Looking to India: How are Solar Powered Trains Driving Global Sustainability

Following the first ever International Solar Alliance (ISA) summit in March, the year 2018 has seen India become an unlikely leader in the green revolution. The country, home to 1.3 billion people, played host to the inaugural summit, setting a lofty goal of drawing 40 percent of its power from renewable sources by 2030, according to Global Citizen.

Within India’s nationwide push towards renewables, trains and train stations are an integral part of its ambitious sustainability plan. In May, a North-East Frontier Railway station in Guwahati made headlines as the first train station in India to run completely on solar power. The 2,500 rooftop solar panels at Guwahati Station will offset an estimated 1.3 million pounds of carbon dioxide every month.

Finding alternative energy sources is imperative to the congested country. With a climate that sees about 300 annual days of sunshine, harnessing the power of the sun for energy is a smart choice.

Looking to India: How are Solar Powered Trains Driving Global Sustainability
How Solar Powered Trains Drive Global Sustainability. Source.

Merging Sustainability and Infrastructure

Many major U.S. cities in the desert Southwest    including Las Vegas, El Paso, and Phoenix    boast comparable numbers where daily sunshine is concerned. Of those three metropolitan areas, however, only El Paso has a passenger train stop, a glaring indication of the sub-par public transportation system across the U.S.

Conversely, India’s vast rail network encompasses more than 7,300 stations to serve its estimated 25 million daily passengers, making it the fourth-largest train system in the world. The U.S. has a long way to go if it wants to keep pace with India.

Recently, however, the viability of trains as a means of reducing pollution and saving money while traveling across the U.S. has become a major talking point of the green revolution. In the Pacific Northwest, a high-speed rail system connecting the metropolitan hubs of Portland, Seattle, and Vancouver, B.C. was proposed as early as 2010. Eight years later, studies related to the proposal are ongoing.

Solar Energy Innovation Leaders

Across the world from the high-speed rail dreams of the U.S., India is firmly situated as a standout force in solar energy and sustainable transportation, but several other countries are top contenders as well, including Belgium.

In fact, it was that small European country that kicked off the global solar power/train partnership.
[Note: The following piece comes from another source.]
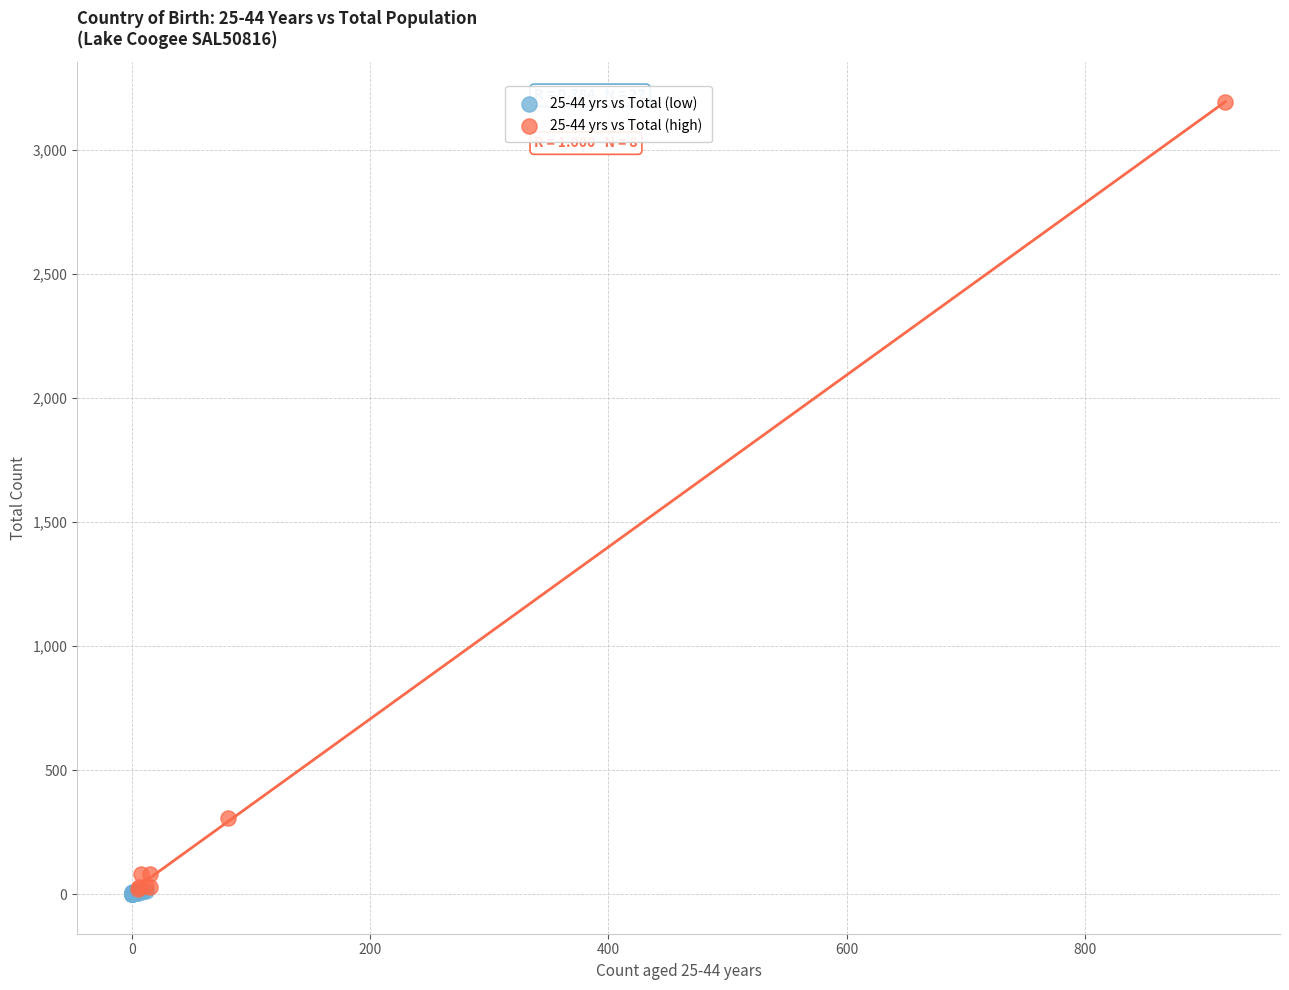

Which series has the largest Y range (max minus min)?

25-44 yrs vs Total (high)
In 2011, Belgium introduced a 2-mile long tunnel lined with 16,000 solar panels, collecting about half of the energy needed to provide power to a major transportation hub: Antwerp Central Station.

Belgium’s neighbors also stand firm in their commitment to sustainability. Wind power fuels every electric train in the Netherlands, a feat accomplished in January 2017.

And India isn’t far behind: The nation is in the midst of a veritable solar revolution, and Guwahati Station is just the latest addition.

India is also at the forefront of sustainability education. In 2017, the country played host to a solar-powered bus, called the “Solar Comet.” The brainchild of Greenpeace, the bus toured the capital city of New Delhi for 20 days as a means of spreading the word about solar energy.

Greener Pastures in Global Transportation

On a global scale, transportation is a major component in the worldwide push towards sustainability, and India is leading the way. As we reported in August 2016, nearly 30 percent of the energy consumed in developed nations is transportation-based, whether it’s products or humans that are being transported. If that energy could be offset with sustainables, the amount of carbon emissions in the atmosphere would be vastly reduced.

Sustainability leadership takes more than just technological innovation, however; widespread education and a nationwide commitment to reducing carbon emissions and pollution are the first steps toward a greener world.